Mixing and Storing Tirzepatide
In clinical research settings, tirzepatide is supplied as a ready-to-use solution in a prefilled auto-injector pen — it does not require reconstitution (mixing with water) the way lyophilized (freeze-dried) peptides do. Research-grade vials of the raw peptide, however, may be supplied as a dry powder. In that context, standard peptide reconstitution practice applies: use bacteriostatic water (sterile water containing a small amount of benzyl alcohol as a preservative), inject the water slowly down the side of the vial rather than directly onto the powder, and swirl gently — never shake vigorously, as this can degrade the peptide. Once reconstituted, store at 2–8 °C (standard refrigerator temperature) and protect from light. Discard any unused solution according to your institution's protocols. Never use a solution that looks cloudy or contains visible particles.
Sources
- Semaglutide vs Tirzepatide for Weight Loss in Adults With Overweight or Obesity. — JAMA internal medicine, 2024. PMID 38976257.
- Body composition changes during weight reduction with tirzepatide in the SURMOUNT-1 study of adults with obesity or overweight. — Diabetes, obesity & metabolism, 2025. PMID 39996356.

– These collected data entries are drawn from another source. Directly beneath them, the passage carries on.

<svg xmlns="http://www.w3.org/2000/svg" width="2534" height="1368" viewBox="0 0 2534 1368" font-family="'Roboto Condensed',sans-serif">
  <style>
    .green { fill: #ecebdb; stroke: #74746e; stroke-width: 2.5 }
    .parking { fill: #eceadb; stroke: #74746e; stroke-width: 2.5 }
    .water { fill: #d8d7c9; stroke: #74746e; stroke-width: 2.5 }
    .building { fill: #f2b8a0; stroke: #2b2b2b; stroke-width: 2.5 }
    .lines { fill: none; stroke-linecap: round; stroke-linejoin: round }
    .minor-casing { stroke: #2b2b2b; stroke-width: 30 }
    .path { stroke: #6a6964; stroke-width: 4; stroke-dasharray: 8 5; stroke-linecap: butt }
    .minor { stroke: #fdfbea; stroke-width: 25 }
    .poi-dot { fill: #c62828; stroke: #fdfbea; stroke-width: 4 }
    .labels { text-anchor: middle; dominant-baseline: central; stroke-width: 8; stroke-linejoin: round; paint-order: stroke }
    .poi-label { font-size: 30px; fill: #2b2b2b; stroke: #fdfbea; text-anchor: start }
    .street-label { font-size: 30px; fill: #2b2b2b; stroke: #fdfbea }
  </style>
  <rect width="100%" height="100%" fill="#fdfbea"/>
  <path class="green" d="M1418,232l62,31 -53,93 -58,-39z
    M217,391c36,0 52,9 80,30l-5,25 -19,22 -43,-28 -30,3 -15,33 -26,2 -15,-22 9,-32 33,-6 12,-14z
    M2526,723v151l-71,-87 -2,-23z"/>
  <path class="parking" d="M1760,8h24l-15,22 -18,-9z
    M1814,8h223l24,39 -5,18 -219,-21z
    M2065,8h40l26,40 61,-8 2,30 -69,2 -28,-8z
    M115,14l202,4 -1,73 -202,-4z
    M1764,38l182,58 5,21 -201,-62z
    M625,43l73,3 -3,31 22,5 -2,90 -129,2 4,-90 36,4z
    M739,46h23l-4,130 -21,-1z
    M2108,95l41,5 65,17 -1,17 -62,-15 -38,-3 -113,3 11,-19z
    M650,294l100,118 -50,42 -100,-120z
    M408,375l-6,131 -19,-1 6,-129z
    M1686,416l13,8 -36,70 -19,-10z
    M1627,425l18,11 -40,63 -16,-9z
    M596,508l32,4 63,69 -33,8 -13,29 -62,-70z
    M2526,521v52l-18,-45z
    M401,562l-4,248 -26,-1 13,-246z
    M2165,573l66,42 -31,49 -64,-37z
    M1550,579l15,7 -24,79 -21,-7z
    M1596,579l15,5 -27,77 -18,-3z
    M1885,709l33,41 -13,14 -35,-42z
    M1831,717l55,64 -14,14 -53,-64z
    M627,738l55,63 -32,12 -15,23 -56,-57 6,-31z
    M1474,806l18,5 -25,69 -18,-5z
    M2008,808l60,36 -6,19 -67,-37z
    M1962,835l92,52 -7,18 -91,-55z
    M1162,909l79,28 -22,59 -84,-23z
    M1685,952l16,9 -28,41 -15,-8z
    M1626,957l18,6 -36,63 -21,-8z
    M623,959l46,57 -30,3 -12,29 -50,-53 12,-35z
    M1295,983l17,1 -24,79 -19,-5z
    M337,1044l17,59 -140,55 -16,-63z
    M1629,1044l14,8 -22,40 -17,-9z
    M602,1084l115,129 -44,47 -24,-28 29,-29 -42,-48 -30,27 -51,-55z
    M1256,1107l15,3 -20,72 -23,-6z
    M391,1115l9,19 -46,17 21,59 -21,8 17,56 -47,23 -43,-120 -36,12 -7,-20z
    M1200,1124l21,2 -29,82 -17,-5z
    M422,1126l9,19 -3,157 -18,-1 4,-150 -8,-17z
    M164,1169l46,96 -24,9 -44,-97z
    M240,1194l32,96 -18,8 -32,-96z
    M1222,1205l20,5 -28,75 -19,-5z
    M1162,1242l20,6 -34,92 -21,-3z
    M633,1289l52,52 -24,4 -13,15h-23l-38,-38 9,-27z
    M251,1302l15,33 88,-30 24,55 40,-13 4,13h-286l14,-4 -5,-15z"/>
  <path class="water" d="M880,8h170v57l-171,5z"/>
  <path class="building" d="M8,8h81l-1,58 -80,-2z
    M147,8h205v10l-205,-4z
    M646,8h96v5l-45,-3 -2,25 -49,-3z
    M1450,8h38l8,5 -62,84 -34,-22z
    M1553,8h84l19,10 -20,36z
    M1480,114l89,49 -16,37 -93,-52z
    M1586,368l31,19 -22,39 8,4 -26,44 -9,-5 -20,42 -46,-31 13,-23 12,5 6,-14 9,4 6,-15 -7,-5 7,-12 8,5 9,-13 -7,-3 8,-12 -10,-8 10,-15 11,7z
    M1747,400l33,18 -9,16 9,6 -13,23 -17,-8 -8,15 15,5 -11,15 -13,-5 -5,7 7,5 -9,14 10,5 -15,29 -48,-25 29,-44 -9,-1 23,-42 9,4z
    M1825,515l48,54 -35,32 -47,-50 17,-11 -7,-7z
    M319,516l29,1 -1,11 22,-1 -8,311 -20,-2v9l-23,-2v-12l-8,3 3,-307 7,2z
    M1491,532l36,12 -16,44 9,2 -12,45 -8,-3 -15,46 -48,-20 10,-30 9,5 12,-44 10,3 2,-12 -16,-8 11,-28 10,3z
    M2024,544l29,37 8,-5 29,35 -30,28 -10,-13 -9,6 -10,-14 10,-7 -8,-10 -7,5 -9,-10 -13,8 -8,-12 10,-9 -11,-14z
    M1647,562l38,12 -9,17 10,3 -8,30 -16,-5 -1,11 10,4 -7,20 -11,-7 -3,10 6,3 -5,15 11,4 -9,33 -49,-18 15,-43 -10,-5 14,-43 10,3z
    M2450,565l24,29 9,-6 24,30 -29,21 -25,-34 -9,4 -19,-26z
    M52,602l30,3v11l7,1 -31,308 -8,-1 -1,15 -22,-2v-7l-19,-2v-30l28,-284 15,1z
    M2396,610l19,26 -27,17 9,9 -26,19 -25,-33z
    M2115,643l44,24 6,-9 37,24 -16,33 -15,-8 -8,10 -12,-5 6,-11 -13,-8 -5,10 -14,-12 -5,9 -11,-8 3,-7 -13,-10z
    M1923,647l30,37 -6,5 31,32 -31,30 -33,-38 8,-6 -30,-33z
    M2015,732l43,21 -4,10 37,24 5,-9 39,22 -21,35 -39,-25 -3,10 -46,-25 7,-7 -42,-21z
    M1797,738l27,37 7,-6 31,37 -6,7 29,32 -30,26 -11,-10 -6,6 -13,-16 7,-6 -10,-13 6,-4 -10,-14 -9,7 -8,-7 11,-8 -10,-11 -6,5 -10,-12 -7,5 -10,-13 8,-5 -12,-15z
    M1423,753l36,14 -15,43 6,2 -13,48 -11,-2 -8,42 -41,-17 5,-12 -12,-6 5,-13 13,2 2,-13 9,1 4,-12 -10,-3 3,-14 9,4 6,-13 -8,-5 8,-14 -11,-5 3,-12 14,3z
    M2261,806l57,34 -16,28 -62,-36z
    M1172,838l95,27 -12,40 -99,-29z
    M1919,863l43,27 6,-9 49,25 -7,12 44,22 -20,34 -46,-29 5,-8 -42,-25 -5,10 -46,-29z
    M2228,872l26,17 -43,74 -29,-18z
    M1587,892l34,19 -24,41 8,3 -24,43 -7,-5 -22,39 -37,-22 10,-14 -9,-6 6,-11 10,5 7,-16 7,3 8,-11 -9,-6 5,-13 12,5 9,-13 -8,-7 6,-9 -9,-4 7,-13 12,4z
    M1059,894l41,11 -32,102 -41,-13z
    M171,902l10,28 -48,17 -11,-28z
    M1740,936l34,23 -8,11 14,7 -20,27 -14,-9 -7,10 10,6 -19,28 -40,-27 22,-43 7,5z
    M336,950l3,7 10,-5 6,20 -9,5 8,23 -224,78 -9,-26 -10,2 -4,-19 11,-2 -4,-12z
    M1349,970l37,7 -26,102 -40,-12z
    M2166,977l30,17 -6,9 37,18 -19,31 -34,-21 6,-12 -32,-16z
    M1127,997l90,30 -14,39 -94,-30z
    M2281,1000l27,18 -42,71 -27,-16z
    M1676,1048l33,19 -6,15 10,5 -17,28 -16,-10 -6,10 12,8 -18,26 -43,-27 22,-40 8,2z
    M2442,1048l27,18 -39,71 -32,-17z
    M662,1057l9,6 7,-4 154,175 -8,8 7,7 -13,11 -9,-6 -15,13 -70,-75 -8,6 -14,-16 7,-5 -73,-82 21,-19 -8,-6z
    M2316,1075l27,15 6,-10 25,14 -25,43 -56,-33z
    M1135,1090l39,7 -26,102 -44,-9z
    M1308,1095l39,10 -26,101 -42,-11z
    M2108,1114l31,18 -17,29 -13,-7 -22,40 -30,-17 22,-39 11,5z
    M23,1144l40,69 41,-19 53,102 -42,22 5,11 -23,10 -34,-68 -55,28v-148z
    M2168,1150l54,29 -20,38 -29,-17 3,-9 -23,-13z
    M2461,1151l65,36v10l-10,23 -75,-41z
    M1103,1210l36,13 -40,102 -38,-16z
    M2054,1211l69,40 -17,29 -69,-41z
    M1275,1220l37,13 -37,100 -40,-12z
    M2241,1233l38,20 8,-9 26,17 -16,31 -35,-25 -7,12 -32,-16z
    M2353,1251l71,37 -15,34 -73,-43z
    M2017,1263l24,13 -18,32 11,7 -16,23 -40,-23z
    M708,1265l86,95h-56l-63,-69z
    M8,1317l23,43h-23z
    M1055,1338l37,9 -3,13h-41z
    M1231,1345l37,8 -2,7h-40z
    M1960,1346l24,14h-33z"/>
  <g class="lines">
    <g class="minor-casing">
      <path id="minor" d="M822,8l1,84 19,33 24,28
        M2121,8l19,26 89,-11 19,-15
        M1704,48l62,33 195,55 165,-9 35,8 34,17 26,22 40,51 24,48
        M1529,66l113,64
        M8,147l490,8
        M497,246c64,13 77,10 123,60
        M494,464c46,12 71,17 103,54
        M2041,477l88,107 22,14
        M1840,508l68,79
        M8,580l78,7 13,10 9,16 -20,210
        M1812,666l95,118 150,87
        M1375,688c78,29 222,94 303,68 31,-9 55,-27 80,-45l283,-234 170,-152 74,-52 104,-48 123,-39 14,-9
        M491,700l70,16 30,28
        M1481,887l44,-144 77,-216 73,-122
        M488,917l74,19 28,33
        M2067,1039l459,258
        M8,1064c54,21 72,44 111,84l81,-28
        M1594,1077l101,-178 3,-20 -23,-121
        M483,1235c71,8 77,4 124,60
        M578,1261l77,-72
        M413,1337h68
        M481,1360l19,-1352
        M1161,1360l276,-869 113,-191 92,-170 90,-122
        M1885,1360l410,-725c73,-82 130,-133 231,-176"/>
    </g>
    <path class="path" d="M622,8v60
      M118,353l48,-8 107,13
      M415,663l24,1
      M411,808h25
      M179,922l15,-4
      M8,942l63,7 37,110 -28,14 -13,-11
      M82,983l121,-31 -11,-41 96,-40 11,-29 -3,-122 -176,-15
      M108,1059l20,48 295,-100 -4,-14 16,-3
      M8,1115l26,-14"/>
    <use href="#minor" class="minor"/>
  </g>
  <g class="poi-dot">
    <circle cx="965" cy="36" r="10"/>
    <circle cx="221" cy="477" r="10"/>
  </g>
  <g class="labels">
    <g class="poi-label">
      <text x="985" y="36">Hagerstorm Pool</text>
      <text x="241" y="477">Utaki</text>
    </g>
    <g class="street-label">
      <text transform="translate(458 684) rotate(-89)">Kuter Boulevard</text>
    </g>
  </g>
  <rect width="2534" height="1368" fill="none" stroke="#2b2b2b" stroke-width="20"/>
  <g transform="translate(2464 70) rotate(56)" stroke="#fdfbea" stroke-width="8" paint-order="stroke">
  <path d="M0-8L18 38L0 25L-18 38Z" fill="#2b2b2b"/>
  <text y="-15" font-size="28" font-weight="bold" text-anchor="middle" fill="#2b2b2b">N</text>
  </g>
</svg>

- Tirzepatide for Obesity Treatment and Diabetes Prevention. — The New England journal of medicine, 2025. PMID 39536238.
- Tirzepatide for Weight Reduction in Chinese Adults With Obesity: The SURMOUNT-CN Randomized Clinical Trial. — JAMA, 2024. PMID 38819983.
- Tirzepatide once weekly for the treatment of obesity in people with type 2 diabetes (SURMOUNT-2): a double-blind, randomised, multicentre, placebo-controlled, phase 3 trial. — Lancet (London, England), 2023. PMID 37385275.
- New Drug: Tirzepatide (Mounjaro(™)). — The Senior care pharmacist, 2023. PMID 36751934.